Ulster Bank’s deposits declined by €€1.4 billion over the course of last year to €18.6 billion as customers began moving accounts elsewhere. The bank plans to start writing soon to almost 1 million personal and business customers setting them deadlines of six months to switch and close their current and deposit accounts with the lender.

PTSB is alone among the remaining three banks in the market in needing additional deposits as it needs additional funds to help acquire an estimated €6.8 billion of Ulster Bank mortgages and small-business loans, which would increase the size of its balance sheet by close to 50 per cent.

The wider Irish banking system is grappling with billions of euro excess deposits, with the problem compounded by a surge in household savings during Covid-19 lockdowns.

While PTSB’s €18.9 billion deposits book at the end of September was €4 billion larger than its loan portfolio, it will need to attract additional deposits over the near term to help fund its planned transformational Ulster Bank portfolio acquisition.

Some 450 of Ulster Bank’s 2,500 employees are set to transfer to PTSB with the deal, which also includes 25 bank branches.

The Central Bank said last week that a review it carried out into the remaining banks' ability to deal with an increase in customer activity, as Ulster Bank and KBC Bank Ireland exit the market, found a number of shortcomings.
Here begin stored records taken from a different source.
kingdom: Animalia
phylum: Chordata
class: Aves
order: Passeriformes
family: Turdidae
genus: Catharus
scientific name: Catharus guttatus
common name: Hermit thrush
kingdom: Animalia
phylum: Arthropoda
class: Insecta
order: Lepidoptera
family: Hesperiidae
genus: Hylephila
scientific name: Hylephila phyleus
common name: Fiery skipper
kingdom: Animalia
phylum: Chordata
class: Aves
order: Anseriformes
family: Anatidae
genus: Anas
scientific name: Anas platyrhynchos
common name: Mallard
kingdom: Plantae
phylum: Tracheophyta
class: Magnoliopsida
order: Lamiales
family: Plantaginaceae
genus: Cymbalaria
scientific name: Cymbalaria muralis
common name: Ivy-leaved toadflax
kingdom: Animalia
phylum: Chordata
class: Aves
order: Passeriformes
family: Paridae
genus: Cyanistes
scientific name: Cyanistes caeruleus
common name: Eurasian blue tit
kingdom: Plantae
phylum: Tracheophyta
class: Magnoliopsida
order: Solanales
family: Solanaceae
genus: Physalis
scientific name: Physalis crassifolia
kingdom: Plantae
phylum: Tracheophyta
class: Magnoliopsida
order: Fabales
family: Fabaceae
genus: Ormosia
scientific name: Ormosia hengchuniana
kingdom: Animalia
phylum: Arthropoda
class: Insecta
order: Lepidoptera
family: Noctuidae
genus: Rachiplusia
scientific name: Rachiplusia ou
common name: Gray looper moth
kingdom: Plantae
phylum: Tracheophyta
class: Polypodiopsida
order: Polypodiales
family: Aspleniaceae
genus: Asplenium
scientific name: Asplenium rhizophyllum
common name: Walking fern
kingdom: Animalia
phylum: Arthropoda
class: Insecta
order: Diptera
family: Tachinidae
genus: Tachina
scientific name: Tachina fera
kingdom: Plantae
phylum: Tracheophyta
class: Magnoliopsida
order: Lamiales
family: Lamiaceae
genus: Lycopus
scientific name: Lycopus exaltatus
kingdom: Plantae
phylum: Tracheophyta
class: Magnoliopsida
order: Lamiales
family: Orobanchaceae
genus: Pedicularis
Bank customers have had to endure waits of up to two hours for telephone support, with as many as 50 per cent of one bank’s customers simply giving up and ending calls before being able to speak to a human being, it said.

Increased personnel

Bank of Ireland said that it is increasing resources across contact centres, operations and in branch to facilitate switchers from Ulster Bank. "We have increased personnel in our contact centres significantly since late last year," a spokesman for the group said, declining to give figures.

AIB has also begun to put in place a "range of initiatives" to help make it easier for new customers to join the company. "This includes digital account opening solutions and we are in the process of allocating substantial additional resources and staff," it said.

Ulster Bank committed publicly at the end of October to providing customers with six months’ notice to close their accounts from early next year, as it urged them to start getting ready for changes in 2022 as part of its withdrawal from the Irish market. The bank said last week that it plans to start writing notice letters to customers “shortly”.